Surtout, il s'agit de rivaliser avec les nouveaux champions du numérique. Sébastien Bazin, qui dit s'être inspiré d'Amazon, définit leur audience en trois cercles, un premier, très large attiré par un "message"; un second, bien plus restreint, qui rassemble les clients potentiels; et enfin, un troisième, les clients, qui ne représentent que 2% du premier.

Son objectif : se concentrer non plus uniquement sur le dernier, mais également sur le premier, en augmentant et en commercialisant du trafic et des données.

"Vous avez connu les Gafa (Google, Amazon, Facebook et Apple), vous allez connaître les Batar : Booking, Accor, TripAdvisor et Airbnb)", s'est-il amusé.

La promesse de commissions inférieures à celles de Booking

Côté pratique, les données obtenues par la plateforme seront transmises aux hôteliers. Surtout, face à Booking.com, le groupe oppose la promesse de taux de commission inférieurs à ceux des agences de réservation en ligne et des pratiques "transparentes".

Lors de la présentation de cette plateforme à la presse ce 3 juin, Vivek Badrinath, actuel directeur général adjoint en charge du marketing, du digital, de la distribution et des systèmes d'Information -et ancien de chez Orange-, a commenté :

"Nous avons pour ambition d'avoir un système transparent et qui ne repose donc pas sur des enchères ou des reventes de position dans des listes."

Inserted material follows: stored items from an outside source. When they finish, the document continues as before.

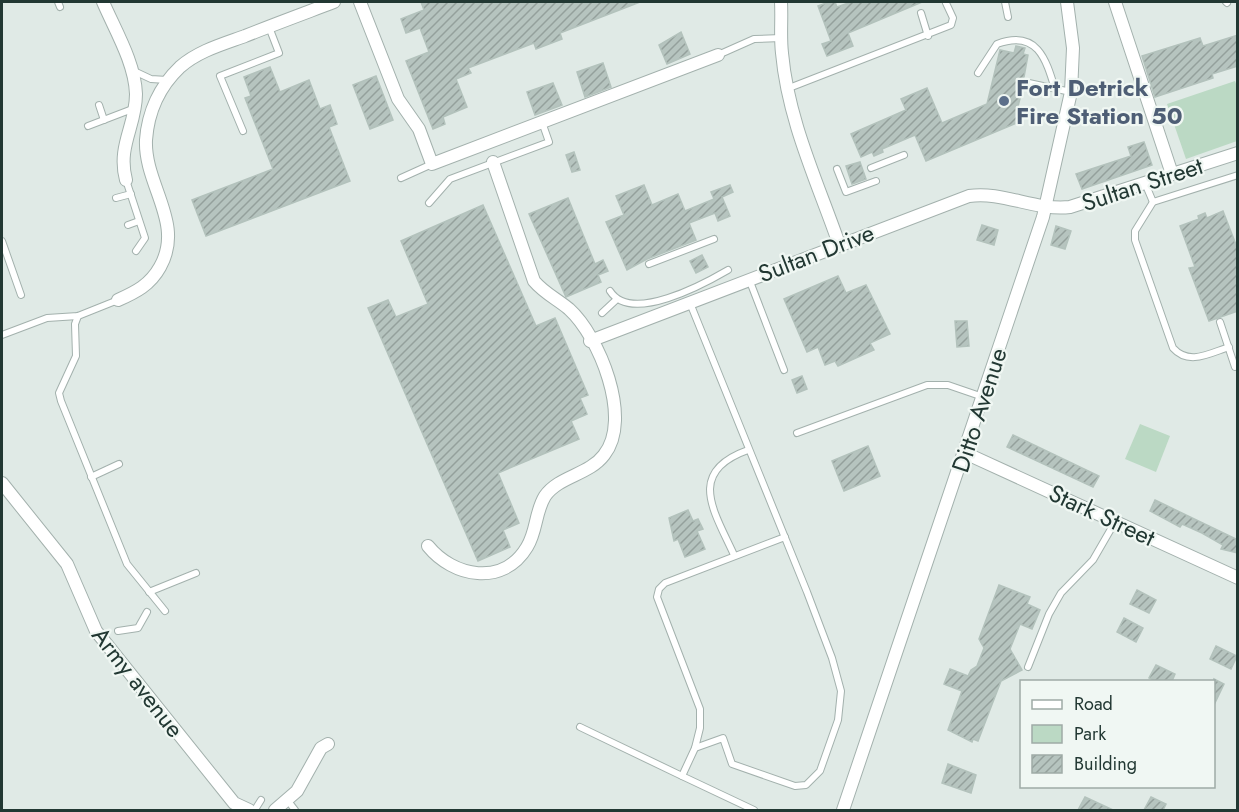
<svg xmlns="http://www.w3.org/2000/svg" width="1239" height="812" viewBox="0 0 1239 812" font-family="Jost,sans-serif">
  <defs>
    <pattern id="building-hatch" width="6" height="6" patternUnits="userSpaceOnUse" patternTransform="scale(1.5)"><rect width="6" height="6" fill="#b6c4bf"/><path d="M-1 1l2-2M0 6l6-6M5 7l2-2" fill="none" stroke="#94a09c"/></pattern>
  </defs>
  <rect width="100%" height="100%" fill="#e0eae6"/>
  <g fill="#bbd9c4">
    <path d="M1235,81L1238,89L1237,141L1186,159L1167,104Z"/>
    <path d="M1140,424L1170,436L1156,472L1125,459Z"/>
  </g>
  <g fill="url(#building-hatch)" stroke="#b3c2bc" stroke-width="1.5">
    <path d="M421,2H640L560,33L562,39L536,49L534,43L468,68L471,73L456,79L467,107L443,117L445,124L433,129L406,61L429,52L420,28L406,33L401,19L424,10Z"/>
    <path d="M829,2H835L837,7L851,2H922L848,33L853,46L827,56L822,44L831,41L818,6Z"/>
    <path d="M681,32L690,54L667,64L659,45Z"/>
    <path d="M1238,35V66L1212,74L1213,78L1155,97L1142,56L1200,38L1203,46Z"/>
    <path d="M1016,46L1025,48L1023,54L1028,55L1024,77L1019,81L1023,87L1016,114L1019,122L926,161L915,135L882,149L883,152L874,156L872,152L861,157L851,134L906,110L901,99L927,88L942,123L987,104L1000,50L1014,53Z"/>
    <path d="M603,63L611,87L585,97L577,72Z"/>
    <path d="M270,67L280,92L309,80L320,109L330,105L337,124L329,127L350,181L206,236L192,200L273,169L245,98L251,96L244,77Z"/>
    <path d="M376,76L393,120L370,129L353,85Z"/>
    <path d="M553,83L562,105L535,115L527,92Z"/>
    <path d="M1144,142L1152,165L1082,189L1076,174L1131,156L1128,147Z"/>
    <path d="M574,152L580,170L572,172L566,155Z"/>
    <path d="M860,162L866,179L852,184L846,166Z"/>
    <path d="M644,185L652,205L678,194L685,211L714,199L711,192L730,185L733,192L722,197L730,216L718,221L715,213L689,223L696,240L647,259L627,270L606,222L624,215L616,196Z"/>
    <path d="M568,198L595,264L603,260L608,271L598,275L601,282L566,297L529,214Z"/>
    <path d="M483,205L536,326L555,318L588,395L580,398L587,414L571,421L579,439L498,473L519,523L503,530L510,547L478,561L368,308L388,300L396,317L428,304L401,241Z"/>
    <path d="M1223,211L1238,250V311L1209,321L1189,268L1195,267L1180,226L1199,219L1198,216L1205,213L1207,218Z"/>
    <path d="M982,225L998,230L994,245L977,240Z"/>
    <path d="M1056,226L1071,231L1065,249L1051,245Z"/>
    <path d="M702,255L708,267L696,273L690,261Z"/>
    <path d="M838,276L846,293L866,285L890,334L870,343L874,350L838,366L835,361L825,365L818,347L807,352L784,299Z"/>
    <path d="M955,321H967L969,346L957,347Z"/>
    <path d="M802,376L807,389L797,393L792,380Z"/>
    <path d="M1013,435L1099,476L1093,487L1007,447Z"/>
    <path d="M868,446L880,476L844,491L832,461Z"/>
    <path d="M1155,500L1238,540V553L1221,549L1223,545L1202,533L1182,524L1180,527L1150,511Z"/>
    <path d="M688,510L693,521L698,519L703,529L697,531L705,549L685,557L678,539L674,541L669,518Z"/>
    <path d="M999,585L1030,597L1027,604L1040,610L1032,629L1020,624L1010,649L1022,670L1001,681L978,741L973,739L972,742L948,730L962,691L944,684L950,669L968,676L971,670L977,666L984,648L979,639Z"/>
    <path d="M1137,590L1156,600L1149,613L1130,604Z"/>
    <path d="M1124,618L1143,628L1136,642L1117,632Z"/>
    <path d="M1216,646L1237,656L1231,669L1210,659Z"/>
    <path d="M1156,665L1175,674L1172,681H1156L1149,678Z"/>
    <path d="M1214,679L1224,684L1214,705Z"/>
    <path d="M948,764L976,775L971,793L942,783Z"/>
    <path d="M1085,797L1113,810H1078Z"/>
    <path d="M1151,797L1166,804L1163,810H1144Z"/>
  </g>
  <g fill="none" stroke-linecap="round" stroke-linejoin="round">
    <g stroke="#a3b1ad" stroke-width="8">
      <g id="service">
        <path d="M58,2L60,7"/>
        <path d="M1005,2L1008,17"/>
        <path d="M1226,2L1227,3"/>
        <path d="M921,13L928,36"/>
        <path d="M718,55L754,39L781,38"/>
        <path d="M134,71L151,79L167,80"/>
        <path d="M978,73L997,44C1037,29 1046,59 1055,89"/>
        <path d="M1024,82L1071,92"/>
        <path d="M789,88L951,25L953,18L946,3"/>
        <path d="M99,105L104,120"/>
        <path d="M88,126L135,108"/>
        <path d="M243,131L220,76L279,53L269,27"/>
        <path d="M871,168L904,155"/>
        <path d="M837,169L846,192L876,181"/>
        <path d="M401,178L432,164"/>
        <path d="M126,180L145,238L136,251"/>
        <path d="M1145,183L1153,202"/>
        <path d="M116,198L131,194"/>
        <path d="M429,203L450,179L549,142L542,122"/>
        <path d="M128,225L139,221"/>
        <path d="M2,241L21,295"/>
        <path d="M649,264L714,239"/>
        <path d="M749,279L784,370"/>
        <path d="M610,291C631,324 704,284 728,270"/>
        <path d="M690,303L807,592L832,658L841,691L838,720L820,771L806,785L795,786L732,764L723,738L695,748L682,776L754,810"/>
        <path d="M602,313L617,299"/>
        <path d="M78,316L75,324L76,356L59,393L61,401L127,564L165,611"/>
        <path d="M1220,322L1235,367"/>
        <path d="M2,335L47,318L78,316L118,300"/>
        <path d="M1229,347C1210,353 1189,366 1173,348L1135,240V231L1153,202L1238,175"/>
        <path d="M797,433L927,385H948L983,397"/>
        <path d="M91,477L119,464"/>
        <path d="M734,555C714,511 686,472 748,450"/>
        <path d="M149,592L196,573"/>
        <path d="M118,631L138,628L147,612"/>
        <path d="M1028,667L1049,614L1061,593L1093,560L1115,522"/>
        <path d="M580,727L682,776"/>
        <path d="M695,748L700,728V709L657,597L659,589L665,583L785,537"/>
        <path d="M288,801L295,810"/>
        <path d="M256,808L261,800"/>
      </g>
    </g>
    <g stroke="#a3b1ad" stroke-width="14">
      <g id="minor">
        <path d="M103,2C115,30 135,63 136,94C136,126 117,146 126,180"/>
        <path d="M360,2L398,99L419,129L432,164L718,55"/>
        <path d="M781,2C782,19 780,36 782,53C788,120 817,181 839,244"/>
        <path d="M1115,2L1172,174"/>
        <path d="M118,300C136,292 150,285 160,267C185,223 144,185 146,140C148,112 160,86 180,67C198,51 223,44 245,36C275,24 305,13 334,2"/>
        <path d="M590,341L969,196C1003,191 1035,211 1070,207L1238,153"/>
        <path d="M965,453L1238,578"/>
        <path d="M2,483L67,564L96,631L234,803L249,810"/>
        <path d="M428,546C453,577 503,587 527,547C537,531 535,512 545,496C559,476 589,475 604,455C633,419 599,336 569,309C557,299 544,293 534,281L493,162"/>
        <path d="M275,810L297,791L321,748L328,744"/>
        <path d="M843,810L1043,217L1071,92L1073,48L1067,2"/>
      </g>
    </g>
    <use href="#service" stroke="#fff" stroke-width="6"/>
    <use href="#minor" stroke="#fff" stroke-width="12"/>
  </g>
  <circle fill="#5c6f8a" stroke="#f0f7f3" stroke-width="2" cx="1004" cy="101" r="6"/>
  <g text-anchor="middle" dominant-baseline="central" stroke-width="4.5" stroke-linejoin="round" paint-order="stroke">
    <g font-size="24" font-weight="bold" fill="#4e5e75" stroke="#f0f7f3" text-anchor="start">
      <text x="1016" y="87">Fort Detrick<tspan x="1016" dy="28">Fire Station 50</tspan></text>
    </g>
    <g font-size="24" fill="#223833" stroke="#f0f7f3">
      <text transform="translate(1142 184) rotate(-18)">Sultan Street</text>
      <text transform="translate(816 253) rotate(-21)">Sultan Drive</text>
      <text transform="translate(979 410) rotate(-72)">Ditto Avenue</text>
      <text transform="translate(1102 515) rotate(25)">Stark Street</text>
      <text transform="translate(138 682) rotate(52)">Army avenue</text>
    </g>
  </g>
  <rect width="1239" height="812" fill="none" stroke="#223833" stroke-width="6"/>
  <rect x="1020" y="680" width="195" height="108" fill="#f0f7f3" stroke="#9eaba6" stroke-width="1.5"/>
  <rect x="1032" y="700" width="30" height="9" fill="#ffffff" stroke="#9eaba6" stroke-width="1.5"/>
  <text x="1074" y="710" font-size="18" fill="#223833">Road</text>
  <rect x="1032" y="725" width="30" height="18" fill="#bbd9c4" stroke="#9eaba6" stroke-width="1.5"/>
  <text x="1074" y="740" font-size="18" fill="#223833">Park</text>
  <rect x="1032" y="755" width="30" height="18" fill="url(#building-hatch)" stroke="#9eaba6" stroke-width="1.5"/>
  <text x="1074" y="770" font-size="18" fill="#223833">Building</text>
</svg>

Soit la réponse à quelques-une des récriminations des hôteliers indépendants. La direction du groupe français entend assurer "des conditions contractuelles simples, des contrats courts et une transparence".

Le "groupe Accor s'est joint à l'hôtellerie indépendante dans le débat autour des conditions contractuelles. Nous porterons l'obligation d'être cohérent", a-t-il  rappelé. La plateforme de réservation en ligne américaine imposait, parmi ses conditions, de proposer sur son site des prix au moins aussi bas que sur d'autres réseaux de réservation. Une pratique récemment condamnée par l'Autorité de la concurrence. Les hôteliers qui signeront chez AccorHotels devraient donc logiquement être libres de fixer des prix inférieurs sur leurs propres sites, par exemple.

L'argument de la frustration face à "l'hyperchoix"

Autre différence avec les sites de réservation en ligne du type Booking : la largeur de l'offre. D'ici à 2018, cette plateforme devrait accueillir plus de 10.000 références d'hôtels dans 300 villes et 92 pays, soit le triple de son volume actuel.

"Des études nous ont montré qu'une frustration naît de l'hyperchoix chez le consommateur. 200.000 hôtels, c'est beaucoup trop", a affirmé Vivek Badrinath.

Le premier critère de sélection sera ainsi la note de l'hôtel candidat obtenue auprès d'anciens clients, via un partenariat avec TripAdvisor. Le groupe étendra en outre à ces hôtels tiers son programme d'avis certifiés, obtenus après l'envoi d'un courriel aux clients ayant déjà effectué un séjour dans un établissement.

Des équipes du groupe devraient en outre se rendre sur le terrain pour évaluer par eux-mêmes la qualité des établissements.